**PROBLEM DESCRIPTION**
Convert the lines of every row below into a single numbered list, omitting any blank lines. Exclude the pictures from your answer.
══ SOURCE RECORDS
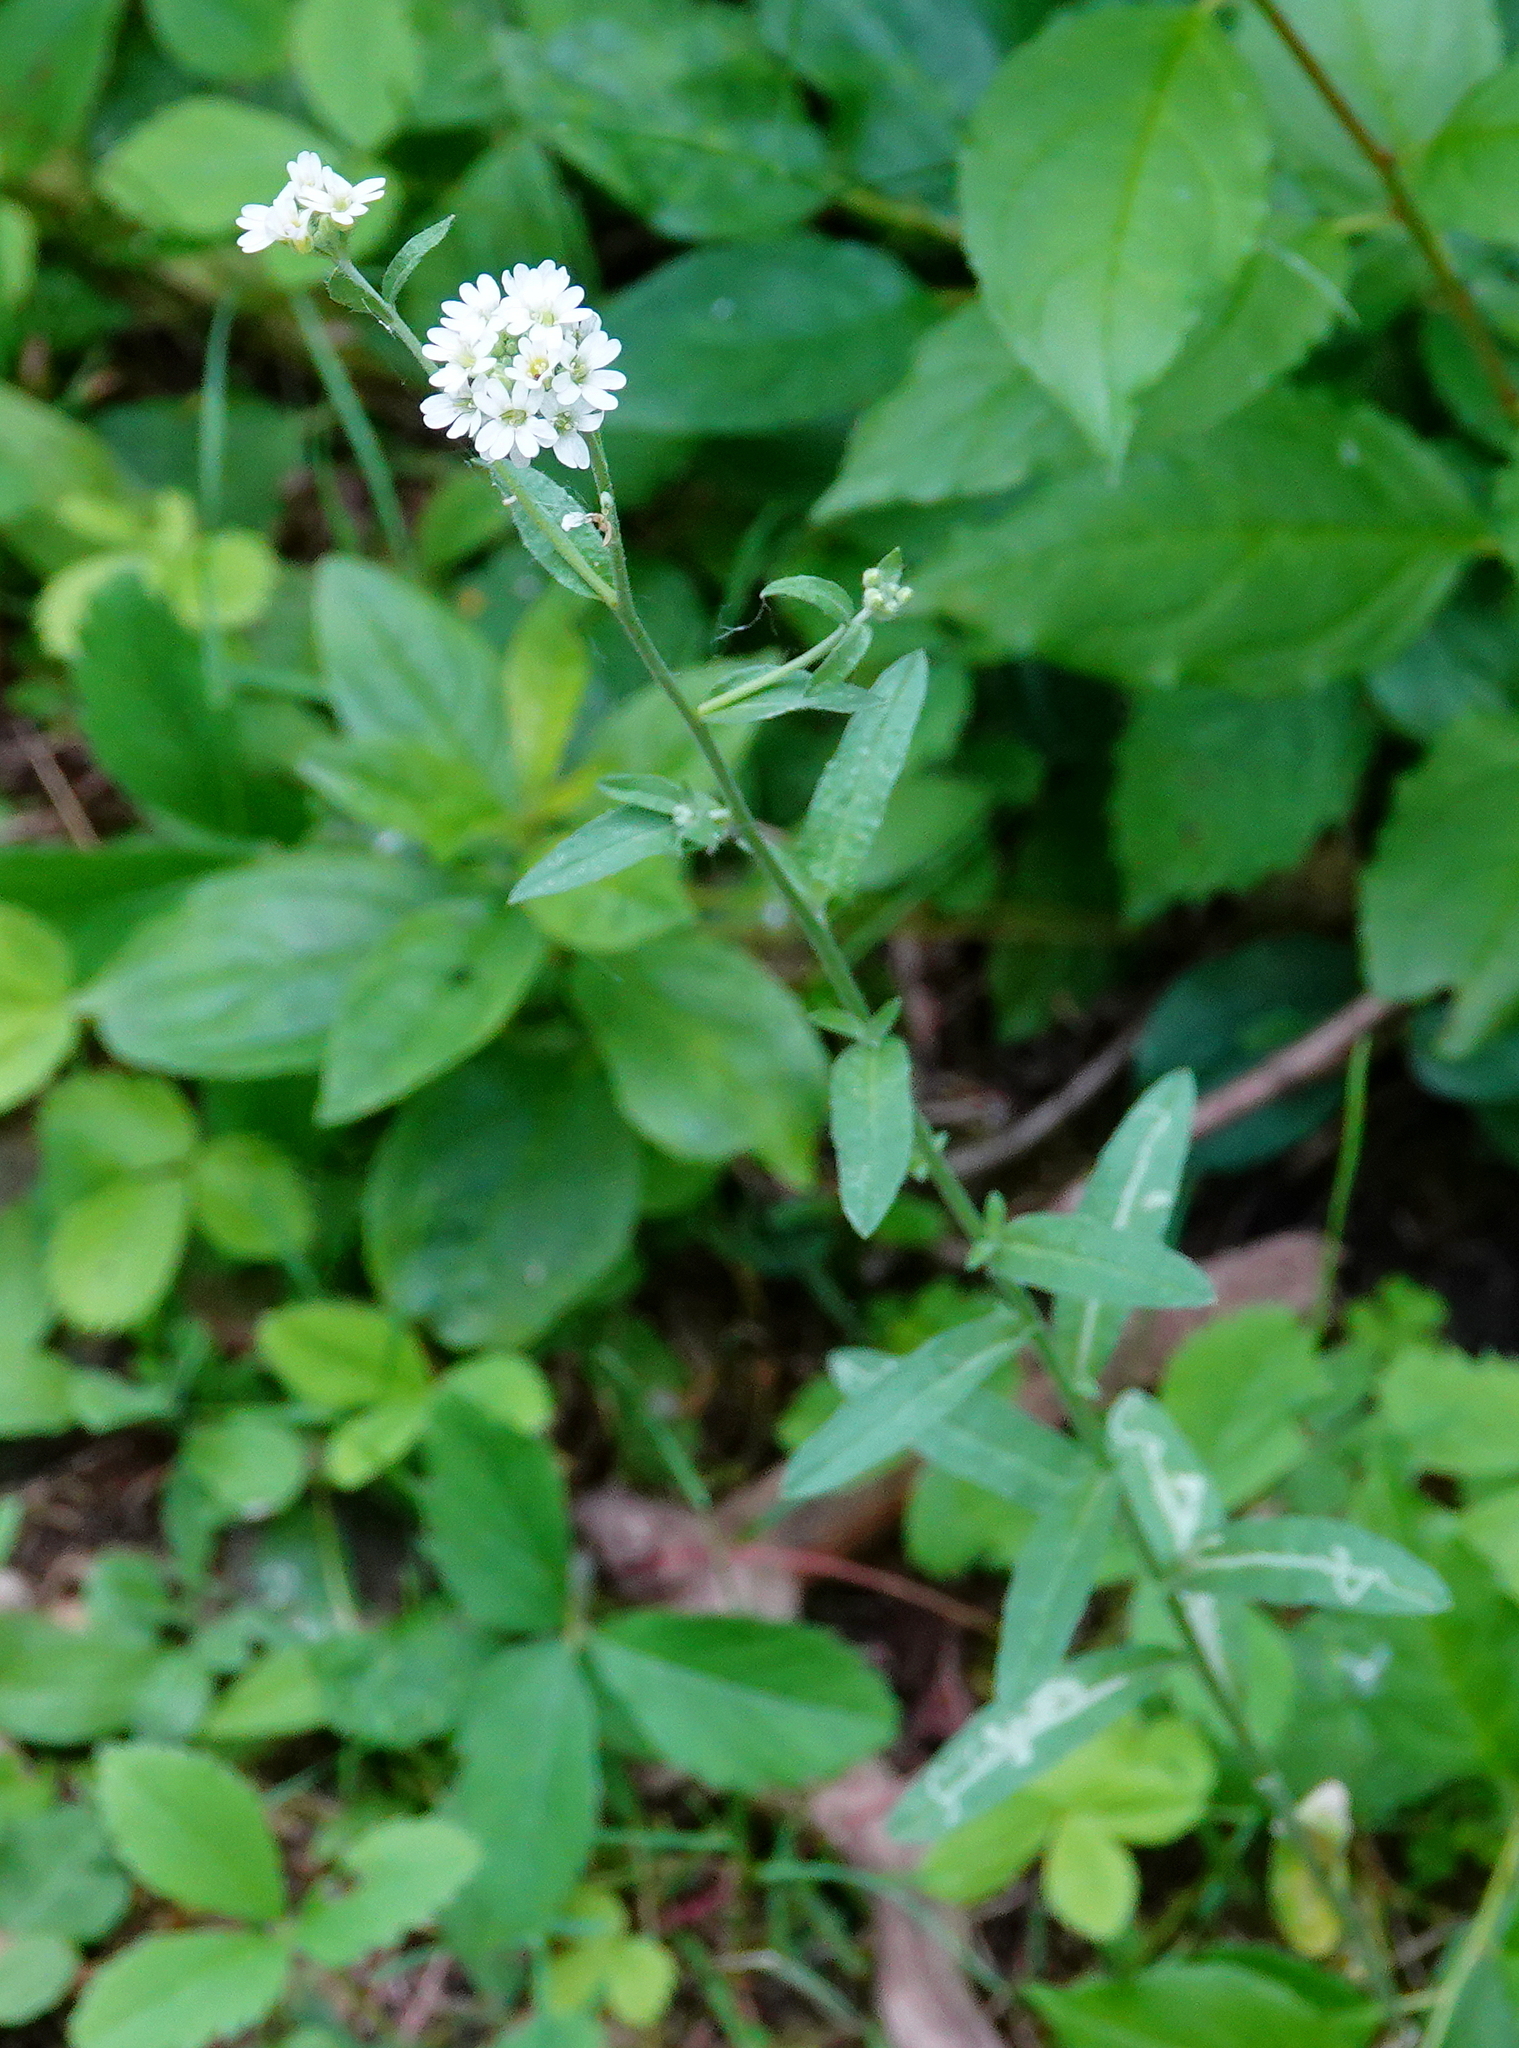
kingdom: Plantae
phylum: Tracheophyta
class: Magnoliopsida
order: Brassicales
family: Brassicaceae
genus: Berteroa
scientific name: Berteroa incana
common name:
════
**FINISHED EXERCISE**
1. kingdom: Plantae
2. phylum: Tracheophyta
3. class: Magnoliopsida
4. order: Brassicales
5. family: Brassicaceae
6. genus: Berteroa
7. scientific name: Berteroa incana
8. common name:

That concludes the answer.